Non, il n’est point de plus plaisant vieillard que vous. Vous avez conservé toute la gaieté et l’aménité de votre jeunesse. Votre Lettre sur les miracles m’a fait pouffer de rire. Je ne m’attendais pas à m’y trouver, et je fus surpris de m’y voir placé entre les Autrichiens et les cochons[1]. Votre esprit est encore jeune, et, tant qu’il restera tel, il n’y a rien à craindre pour le corps. L’abondance de cette liqueur qui circule dans les nerfs et qui anime le cerveau prouve que vous avez encore des ressources pour vivre.

Si vous m’aviez dit, il y a dix ans, ce que vous dites en finissant votre lettre[2], vous seriez encore ici. Sans doute que les hommes ont leurs faiblesses[3], sans doute que la perfection n’est point leur partage ; je le ressens moi-même, et je suis convaincu de l’injustice qu’il y a d’exiger des autres ce qu’on ne saurait accomplir, et à quoi soi-même on ne saurait atteindre. Vous deviez commencer par là ; tout était dit, et je vous aurais aimé avec vos défauts, parce que vous avez assez de grands talents pour couvrir quelques faiblesses.

Il n’y a que les talents qui distinguent les grands hommes du vulgaire.
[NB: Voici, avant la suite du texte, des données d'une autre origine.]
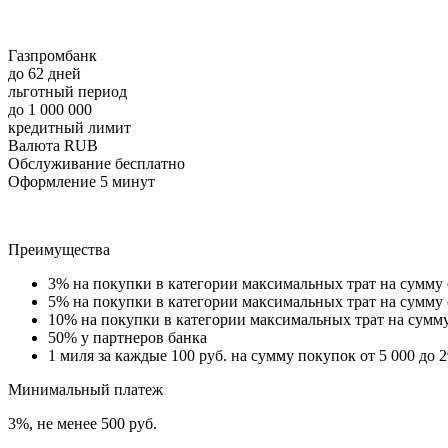
Газпромбанк
до 62 дней
льготный период
до 1 000 000
кредитный лимит
Валюта RUB
Обслуживание бесплатно
Оформление 5 минут
Преимущества
3% на покупки в категории максимальных трат на сумму о
5% на покупки в категории максимальных трат на сумму о
10% на покупки в категории максимальных трат на сумму 
50% у партнеров банка
1 миля за каждые 100 руб. на сумму покупок от 5 000 до 2
Минимальный платеж
3%, не менее 500 руб.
On peut s’empêcher de commettre des crimes ; mais on ne peut corriger un tempérament qui produit de certains défauts, comme la terre la plus fertile, en même temps qu’elle porte le froment, fait éclore l’ivraie. L’inf…[4] ne donne que des herbes venimeuses : il vous est réservé de l’écraser avec votre redoutable massue, avec le ridicule que vous répandez sur elle, et qui porte plus de coups que tous les arguments[5]. Peu d’hommes savent raisonner, tous craignent le ridicule.
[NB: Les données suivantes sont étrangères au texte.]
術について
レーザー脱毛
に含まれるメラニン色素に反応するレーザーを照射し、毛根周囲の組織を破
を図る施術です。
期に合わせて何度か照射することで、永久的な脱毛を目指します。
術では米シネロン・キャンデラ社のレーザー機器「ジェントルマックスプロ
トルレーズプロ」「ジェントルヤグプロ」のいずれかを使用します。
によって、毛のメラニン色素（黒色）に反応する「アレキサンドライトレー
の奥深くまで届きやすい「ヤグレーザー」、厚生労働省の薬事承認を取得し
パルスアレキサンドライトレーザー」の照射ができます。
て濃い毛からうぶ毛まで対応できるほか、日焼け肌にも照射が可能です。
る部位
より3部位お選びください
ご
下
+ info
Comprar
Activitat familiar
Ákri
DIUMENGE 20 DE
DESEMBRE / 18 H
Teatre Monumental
Il est certain que ce que l’on appelle honnêtes gens en tout pays commence à penser. Dans la superstitieuse Bohême en Autriche, ancien siège du fanatisme, les personnes de mise commencent à ouvrir les yeux. Les images des saints n’ont plus ce culte dont elles avaient joui autrefois. Quelques barrières que la cour oppose à l’entrée des bons ouvrages, la vérité perce, nonobstant toutes ces sévérités[6]. Quoique les progrès ne soient pas

  1. C’est dans la quatorzième de ses Lettres sur les miracles (voyez tome XXV, papes 420-5) que Voltaire parle du roi de Prusse sous le titre de comte de Neuchâtel, et de la métamorphose des compapnons d’Ulysse.
  2. Cette lettre de Voltaire est perdue.
  3. Allusion à une lettre de Voltaire, du 21 décembre 1765, qui est perdue, et où se trouvaient les mots suivants, que nous tirons de la traduction allemande, et que nous retraduisons ainsi : « Vous parlez de mes faiblesses ; oubliez-vous que je suis homme ? » (Note de l’édition Preuss.)
  4. « La superstition. » (Édition de Berlin.)
  5. « Et qui porte coup plus que tous les arguments. » (Ibid.)